Un lema incontestable. Nadie en su sano juicio diría lo contrario, como nadie rechazaría la paz mundial, una vivienda para todos o la felicidad infantil. El problema no está en la consigna, sino en lo que ocurre cuando convertimos la política en un concurso de frases fáciles sin detenernos en lo que hay detrás. Circunstancias económicas, realidades geopolíticas, intereses sociales o simples limitaciones materiales.
El conflicto de Gaza lo ha puesto de nuevo en evidencia. La izquierda española ha encontrado en él la pancarta perfecta: Israel es genocida, Palestina la víctima, y todo lo demás, sobra. Sencillo, rotundo, eficaz. Cualquiera que intente matizar queda automáticamente estigmatizado como cómplice. Explicar que Hamás no es precisamente una ONG, que existe un alto porcentaje de israelíes y de gazatíes que no están alineados con sus propios gobiernos o que en una guerra no hay verdades absolutas, exige tiempo y argumentos. Y en un debate público colonizado por eslóganes, el que tiene que explicar, pierde antes de empezar.
La centroderecha carga además con una mochila incómoda. La de querer ser una cosa, parecer otra y terminar llena de contradicciones. El intento de sonar socialdemócrata, moderado, empático, choca con la realidad de que el votante ya tiene esa mercancía en la izquierda, con más pegada y mejor marketing. El resultado es un discurso tibio, a la defensiva, condenado a vivir a rebufo del marco ajeno y la opinión publicada (que no pública).
Quizá la alternativa pase por recuperar una voz más clara, más liberal en el sentido amplio de la palabra: la defensa del individuo, de sus libertades fundamentales, de esa Declaración de Derechos Humanos que no habla de eslóganes sino de principios, pero con un enfoque reflexivo maduro. Un relato sin complejos que recuerde que la libertad exige responsabilidad, y que no todo cabe en una pancarta.
Todos queremos la paz mundial. Pero el mundo no se arregla con deseos. Hay que mirar las realidades. Desde la geopolítica hasta la economía, desde la seguridad hasta la convivencia social. Lo mismo ocurre con la vivienda gratuita o unas vacaciones paradisíacas universales. Suenan bien, pero cuando alguien pregunta quién paga la factura, el eslogan se desinfla.
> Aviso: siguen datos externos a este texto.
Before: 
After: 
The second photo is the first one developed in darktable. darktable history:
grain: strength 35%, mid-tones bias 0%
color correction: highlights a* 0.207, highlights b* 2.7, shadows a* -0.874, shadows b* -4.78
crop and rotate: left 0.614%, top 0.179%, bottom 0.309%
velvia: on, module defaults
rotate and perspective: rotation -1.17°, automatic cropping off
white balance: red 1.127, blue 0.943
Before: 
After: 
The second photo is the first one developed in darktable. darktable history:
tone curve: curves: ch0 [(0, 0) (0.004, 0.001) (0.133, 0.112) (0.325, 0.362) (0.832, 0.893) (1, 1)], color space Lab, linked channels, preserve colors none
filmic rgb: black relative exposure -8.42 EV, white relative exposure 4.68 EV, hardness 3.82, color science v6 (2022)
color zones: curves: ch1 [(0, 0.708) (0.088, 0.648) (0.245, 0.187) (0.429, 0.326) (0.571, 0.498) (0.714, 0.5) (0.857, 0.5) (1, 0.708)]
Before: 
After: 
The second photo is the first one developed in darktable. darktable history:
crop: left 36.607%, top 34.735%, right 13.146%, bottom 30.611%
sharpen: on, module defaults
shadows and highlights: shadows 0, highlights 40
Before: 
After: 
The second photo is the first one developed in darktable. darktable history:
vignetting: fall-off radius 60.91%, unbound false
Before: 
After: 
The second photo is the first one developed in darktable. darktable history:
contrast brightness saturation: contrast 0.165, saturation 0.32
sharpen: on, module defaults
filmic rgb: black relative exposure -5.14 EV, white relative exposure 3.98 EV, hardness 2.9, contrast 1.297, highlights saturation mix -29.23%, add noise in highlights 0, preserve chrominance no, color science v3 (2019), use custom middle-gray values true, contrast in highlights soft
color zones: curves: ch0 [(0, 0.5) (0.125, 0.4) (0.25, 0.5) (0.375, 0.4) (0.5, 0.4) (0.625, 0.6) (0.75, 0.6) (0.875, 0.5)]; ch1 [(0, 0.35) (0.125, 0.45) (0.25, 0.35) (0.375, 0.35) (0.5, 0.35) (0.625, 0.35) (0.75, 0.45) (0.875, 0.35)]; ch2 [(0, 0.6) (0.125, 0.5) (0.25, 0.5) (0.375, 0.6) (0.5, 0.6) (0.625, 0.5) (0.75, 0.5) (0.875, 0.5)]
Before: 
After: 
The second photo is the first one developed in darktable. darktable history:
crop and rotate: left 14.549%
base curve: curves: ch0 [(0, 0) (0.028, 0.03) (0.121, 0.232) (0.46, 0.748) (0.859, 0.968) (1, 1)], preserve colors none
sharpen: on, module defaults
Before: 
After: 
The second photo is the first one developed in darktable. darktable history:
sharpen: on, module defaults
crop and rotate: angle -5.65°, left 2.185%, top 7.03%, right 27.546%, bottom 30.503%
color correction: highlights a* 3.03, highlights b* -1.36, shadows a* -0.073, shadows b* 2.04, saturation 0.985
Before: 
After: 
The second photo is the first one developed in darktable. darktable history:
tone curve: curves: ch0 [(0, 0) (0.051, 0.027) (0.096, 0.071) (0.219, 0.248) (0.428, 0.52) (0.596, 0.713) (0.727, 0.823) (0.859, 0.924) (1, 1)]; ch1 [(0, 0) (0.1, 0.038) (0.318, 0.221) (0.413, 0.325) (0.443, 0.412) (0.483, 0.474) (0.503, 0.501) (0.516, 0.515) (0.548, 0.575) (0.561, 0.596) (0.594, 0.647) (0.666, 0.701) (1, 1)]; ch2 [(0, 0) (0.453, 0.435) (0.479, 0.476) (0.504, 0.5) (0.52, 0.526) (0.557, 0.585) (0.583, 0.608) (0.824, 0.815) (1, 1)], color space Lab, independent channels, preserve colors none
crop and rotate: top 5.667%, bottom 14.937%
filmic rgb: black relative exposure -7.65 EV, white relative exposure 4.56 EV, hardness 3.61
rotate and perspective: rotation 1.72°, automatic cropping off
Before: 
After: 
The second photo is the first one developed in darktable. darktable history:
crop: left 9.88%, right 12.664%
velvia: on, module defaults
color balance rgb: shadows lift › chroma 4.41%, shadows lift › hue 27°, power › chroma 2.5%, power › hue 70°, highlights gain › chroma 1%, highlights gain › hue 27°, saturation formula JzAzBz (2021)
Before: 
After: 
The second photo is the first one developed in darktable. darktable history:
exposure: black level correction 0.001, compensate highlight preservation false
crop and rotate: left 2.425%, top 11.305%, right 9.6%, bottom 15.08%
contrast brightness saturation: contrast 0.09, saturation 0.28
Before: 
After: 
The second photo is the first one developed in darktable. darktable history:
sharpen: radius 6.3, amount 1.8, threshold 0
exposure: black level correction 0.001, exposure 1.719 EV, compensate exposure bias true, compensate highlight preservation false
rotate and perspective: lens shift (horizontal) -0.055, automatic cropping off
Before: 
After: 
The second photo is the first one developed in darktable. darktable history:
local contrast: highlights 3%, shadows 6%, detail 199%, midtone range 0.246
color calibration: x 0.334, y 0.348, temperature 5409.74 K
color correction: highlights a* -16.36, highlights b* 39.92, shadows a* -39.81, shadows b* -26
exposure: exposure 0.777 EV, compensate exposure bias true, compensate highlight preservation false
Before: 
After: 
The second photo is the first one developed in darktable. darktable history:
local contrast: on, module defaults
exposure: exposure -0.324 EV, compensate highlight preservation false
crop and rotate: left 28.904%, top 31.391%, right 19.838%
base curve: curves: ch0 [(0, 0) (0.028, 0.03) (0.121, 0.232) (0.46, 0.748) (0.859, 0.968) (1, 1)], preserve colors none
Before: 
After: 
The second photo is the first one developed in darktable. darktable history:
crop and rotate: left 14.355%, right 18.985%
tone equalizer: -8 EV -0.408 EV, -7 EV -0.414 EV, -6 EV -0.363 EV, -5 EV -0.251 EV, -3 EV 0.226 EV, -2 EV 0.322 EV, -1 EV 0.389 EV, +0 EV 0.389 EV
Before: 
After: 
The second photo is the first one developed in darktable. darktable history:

La política actual vive instalada en esa contradicción. Se recompensa al que grita lo evidente y se castiga al que intenta explicar lo complejo. El problema para la centroderecha no es sólo que suele llegar tarde al relato, sino que ha renunciado a construir el suyo propio. Y sin relato propio, cualquier consigna del adversario se convierte en dogma.
“No a la guerra” funciona porque nadie lo discute. Pero gobernar, decidir, posicionarse en un mundo hostil y lleno de dilemas, exige algo más que cuatro palabras. Ese es el reto. Demostrar que la política no puede reducirse a frases de pancarta, fomentar el espíritu crítico y enseñar desde la más tierna infancia que cualquier acción tiene consecuencias políticas, sociales o económicas. Nada sale gratis.